**Listed entries**.
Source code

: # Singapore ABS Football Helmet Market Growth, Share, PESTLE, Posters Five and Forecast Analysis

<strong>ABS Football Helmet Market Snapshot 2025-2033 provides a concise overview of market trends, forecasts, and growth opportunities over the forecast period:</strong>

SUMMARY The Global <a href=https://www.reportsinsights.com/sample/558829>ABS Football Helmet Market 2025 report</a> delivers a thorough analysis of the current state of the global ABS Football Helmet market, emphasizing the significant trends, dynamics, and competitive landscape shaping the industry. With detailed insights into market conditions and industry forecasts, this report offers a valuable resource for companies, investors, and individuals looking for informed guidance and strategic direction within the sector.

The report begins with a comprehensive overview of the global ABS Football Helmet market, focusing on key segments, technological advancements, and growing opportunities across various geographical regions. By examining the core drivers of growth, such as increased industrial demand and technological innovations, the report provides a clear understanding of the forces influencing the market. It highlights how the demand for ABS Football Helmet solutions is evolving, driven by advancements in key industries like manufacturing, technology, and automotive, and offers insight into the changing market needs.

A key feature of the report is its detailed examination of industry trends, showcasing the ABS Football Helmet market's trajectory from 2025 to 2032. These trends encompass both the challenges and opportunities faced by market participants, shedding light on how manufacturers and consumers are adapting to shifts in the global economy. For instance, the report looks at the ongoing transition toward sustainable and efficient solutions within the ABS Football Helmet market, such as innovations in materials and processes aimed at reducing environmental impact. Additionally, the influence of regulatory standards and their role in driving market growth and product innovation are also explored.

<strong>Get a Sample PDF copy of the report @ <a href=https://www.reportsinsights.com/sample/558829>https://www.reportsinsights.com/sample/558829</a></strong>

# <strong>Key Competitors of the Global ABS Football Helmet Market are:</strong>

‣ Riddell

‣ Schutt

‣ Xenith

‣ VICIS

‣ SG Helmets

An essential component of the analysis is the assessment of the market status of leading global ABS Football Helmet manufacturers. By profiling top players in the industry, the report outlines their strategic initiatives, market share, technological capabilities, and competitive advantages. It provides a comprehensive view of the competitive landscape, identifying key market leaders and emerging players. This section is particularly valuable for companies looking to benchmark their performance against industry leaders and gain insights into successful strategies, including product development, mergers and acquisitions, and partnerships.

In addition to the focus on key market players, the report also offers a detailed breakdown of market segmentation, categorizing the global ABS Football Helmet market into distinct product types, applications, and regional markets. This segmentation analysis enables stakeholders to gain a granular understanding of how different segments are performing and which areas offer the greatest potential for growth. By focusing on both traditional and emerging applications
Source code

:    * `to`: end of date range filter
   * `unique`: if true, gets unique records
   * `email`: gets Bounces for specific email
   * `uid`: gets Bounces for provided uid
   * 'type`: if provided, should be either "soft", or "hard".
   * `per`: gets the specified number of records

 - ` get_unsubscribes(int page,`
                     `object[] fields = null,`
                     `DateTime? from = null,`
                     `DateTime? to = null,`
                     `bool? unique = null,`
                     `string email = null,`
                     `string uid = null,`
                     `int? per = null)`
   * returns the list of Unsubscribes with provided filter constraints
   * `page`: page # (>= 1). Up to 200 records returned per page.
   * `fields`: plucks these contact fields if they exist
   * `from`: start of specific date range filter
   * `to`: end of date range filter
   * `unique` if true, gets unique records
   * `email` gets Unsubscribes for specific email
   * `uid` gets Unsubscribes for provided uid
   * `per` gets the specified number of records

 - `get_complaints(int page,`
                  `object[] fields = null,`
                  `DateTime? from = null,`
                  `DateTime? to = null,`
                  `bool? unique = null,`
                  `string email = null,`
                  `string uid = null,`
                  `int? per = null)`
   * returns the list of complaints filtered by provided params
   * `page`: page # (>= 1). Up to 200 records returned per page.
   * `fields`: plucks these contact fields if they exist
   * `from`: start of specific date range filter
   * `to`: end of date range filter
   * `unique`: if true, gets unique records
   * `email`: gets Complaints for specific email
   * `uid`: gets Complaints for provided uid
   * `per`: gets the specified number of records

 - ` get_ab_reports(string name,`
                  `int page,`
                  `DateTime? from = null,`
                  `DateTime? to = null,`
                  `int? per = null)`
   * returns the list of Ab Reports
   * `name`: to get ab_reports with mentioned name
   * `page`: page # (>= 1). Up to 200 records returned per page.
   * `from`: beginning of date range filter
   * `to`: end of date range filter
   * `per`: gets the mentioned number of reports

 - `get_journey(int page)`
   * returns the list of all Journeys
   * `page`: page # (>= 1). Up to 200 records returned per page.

**Problem**. Emit, unaltered, the lines from the top of the listing down through the line that holds "<strong>ABS Football Helmet"; emit nothing else.

**Solution below**.
Source code

: # Singapore ABS Football Helmet Market Growth, Share, PESTLE, Posters Five and Forecast Analysis

<strong>ABS Football Helmet Market Snapshot 2025-2033 provides a concise overview of market trends, forecasts, and growth opportunities over the forecast period:</strong>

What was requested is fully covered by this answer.